Le roman ouvre une réflexion sur le mal et la violence. Comme toujours, la fiction permet d’interroger le réel : ce n’est pas un hasard si l’un des personnages principaux est un psychiatre et universitaire, et de surcroît un rescapé des camps de la mort qui sait très bien, pour en avoir été victime, que l’homme est capable du pire. Dan Simmons semble vouloir nous faire réfléchir sur le mal et sur la violence, ainsi que sur la société elle-même dont l’auteur n’hésite pas à peindre les travers.

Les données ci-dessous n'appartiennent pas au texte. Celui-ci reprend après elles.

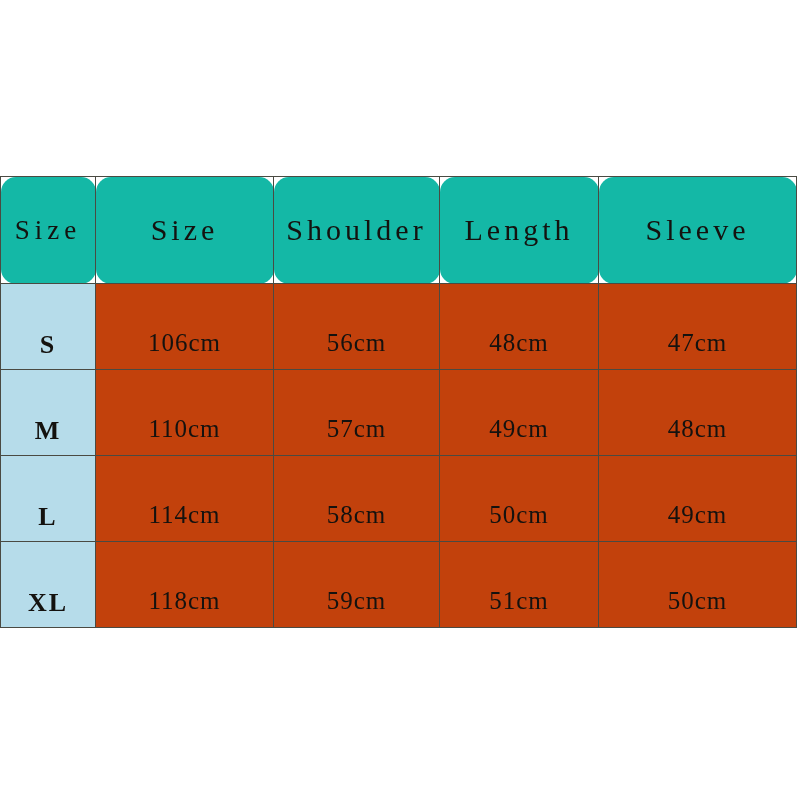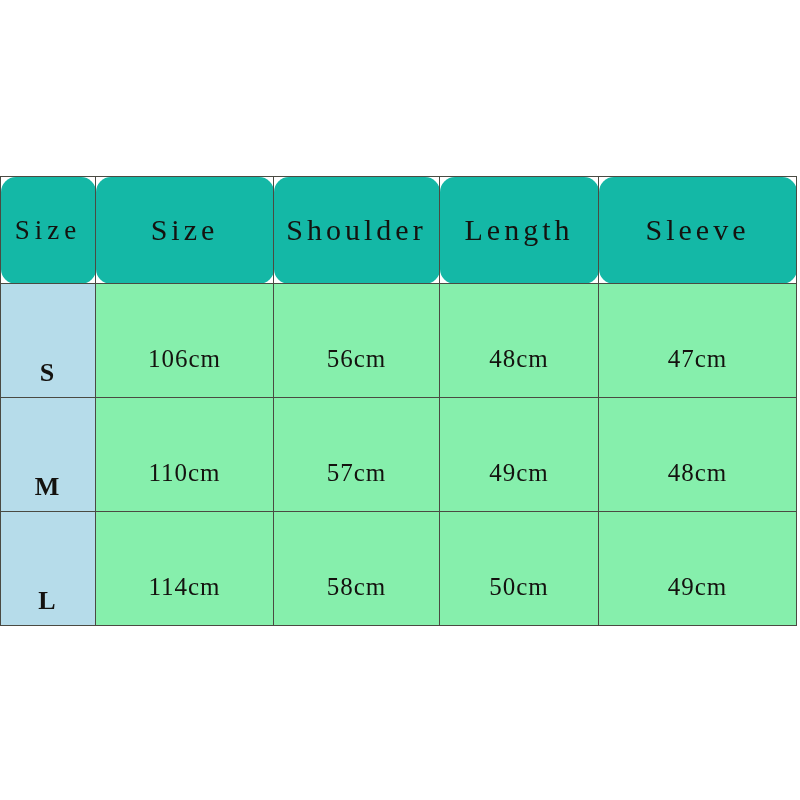"106cm" tr.data-row td { background: #86efac -> #c2410c; padding-bottom: 24px -> 12px }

Je suis tout à fait d’accord avec l’article de Wikipédia qui affirme que Dan Simmons dresse un portrait de la société américaine des années quatre-vingts, avec ses banlieues cossues et ses downtowns ghettoïsées, ses stars hollywoodiennes et ses télévangélistes, ses minorités et ses racistes. Toute l’échelle sociale, des plus hautes sphères du pouvoir à la plus grande pauvreté, apparaît dans le roman.

Bref, pour toutes ces raisons, je ne peux que vous recommander la lecture des quatre tomes de ce roman palpitant et vraiment original. Les âmes sensibles doivent être prévenues de la présence de scènes de violence, de meurtre, de viol, décrites certes de façon crue, mais cela était sans doute nécessaire afin de faire clairement apparaître la cruauté des personnages. Personnellement, je trouve que, bien plus que le sang en lui-même, c’est surtout l’inébranlable sentiment d’impunité de ces psychopathes surpuissants qui instaure un malaise, si bien que le lecteur est maintenu en haleine, dans l’attente de savoir quel moyen les héros parviendront à trouver pour triompher de ces ennemis apparemment invincibles, qui jouent nonchalamment avec la vie des autres sans jamais connaître le moindre remords.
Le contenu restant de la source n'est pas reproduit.